Antipsychotic medications are expensive and their use in this population cost the Ontario government more than $117 million during the six-year study period. Scale this amount across the country and the price tag becomes even more significant. If any of that prescribing is potentially inappropriate, as our study suggests, that’s a lot of public health dollars that could be better spent elsewhere to support these individuals.

But it doesn’t stop there.

Without proper monitoring, antipsychotic medication use can lead to serious health issues. In this study, one in five adults on these drugs had hypertension and one in six had diabetes — rates higher than what is seen generally and for adults with developmental disabilities. These medications can also cause serious movement disorders and poorly managed side-effects can even contribute to mortality.

So why do doctors so frequently prescribe antipsychotic medications to adults with developmental disabilities?

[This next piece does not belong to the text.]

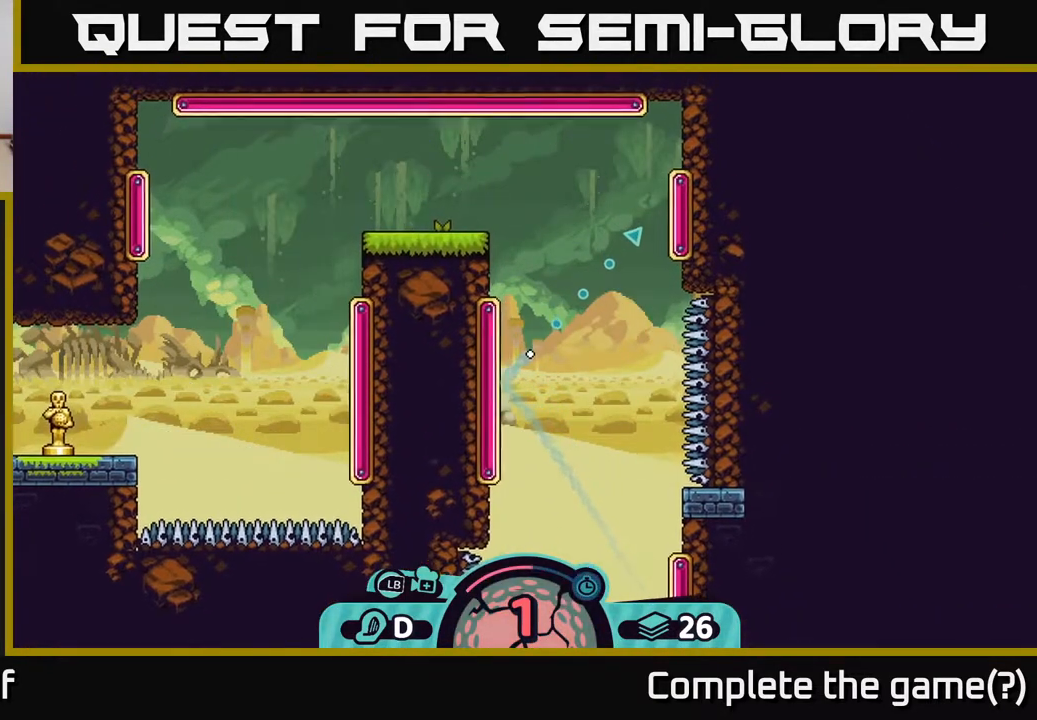
{"buttons": [], "left_stick": "up-right", "right_stick": "center", "events": []}
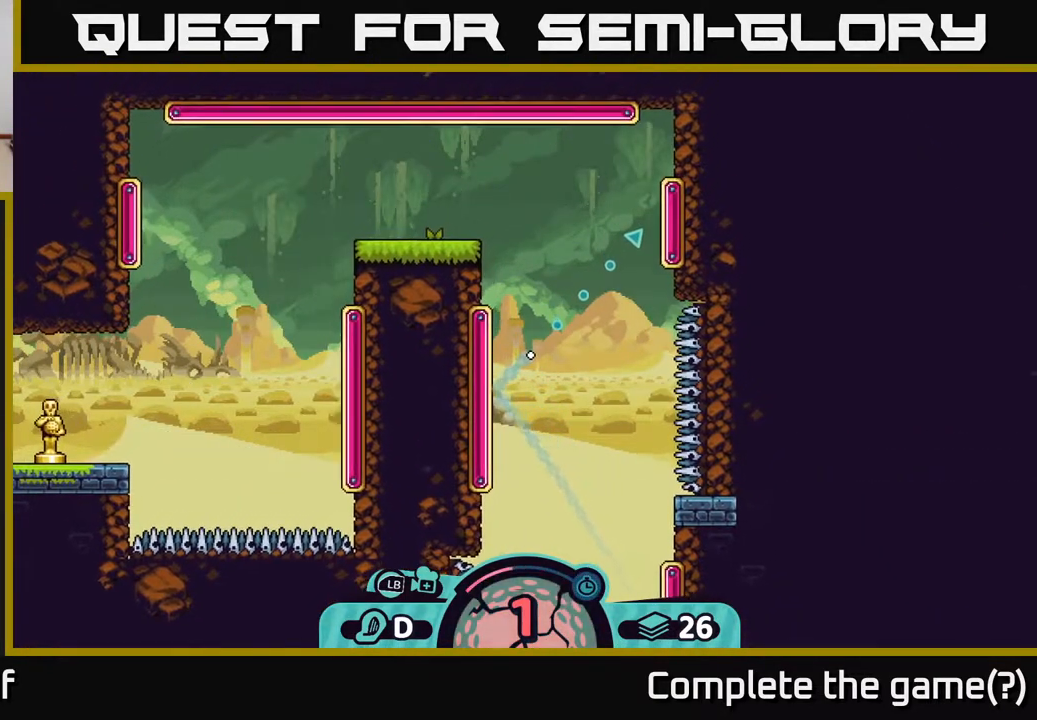
{"buttons": [], "left_stick": "up-right", "right_stick": "center", "events": []}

We can’t say for sure but we know the problem isn’t new — over-medicating those with developmental disabilities is an ugly hallmark of our past. There are many possible reasons why it continues today

Most Canadian health practitioners have limited to no training about developmental disabilities. Add to that a health system that has inadequate primary care and mental health services for people with developmental disabilities. Then consider the stressful environments that can lead to difficult behaviours: exhausted caregivers who lack support and education and labour systems that too often ignore the special needs of those with developmental disabilities.

Cont -

https://www.thestar.com/opinion/com...o-adults-with-developmental-disabilities.html
 
How else do you maintain the current staff to patient ratios at group and nursing homes? The general idea is they bug you less when they are drugged out of the mind. A bonus is that the drug warriors don't see anti phys as a problem do you can give it out will you nilly with no oversight
 
that's so fucked up.
governments really just need to take the lead here and provide or at least subsidise care, support and housing people who need it.
people shouldn't have to be drugged to make them more compliant and docile.
 
^ Anti psychs are a lot easier and cheaper than providing support systems though.
 
exactly. it's bullshit, and society needs to help people who can't look after themselves.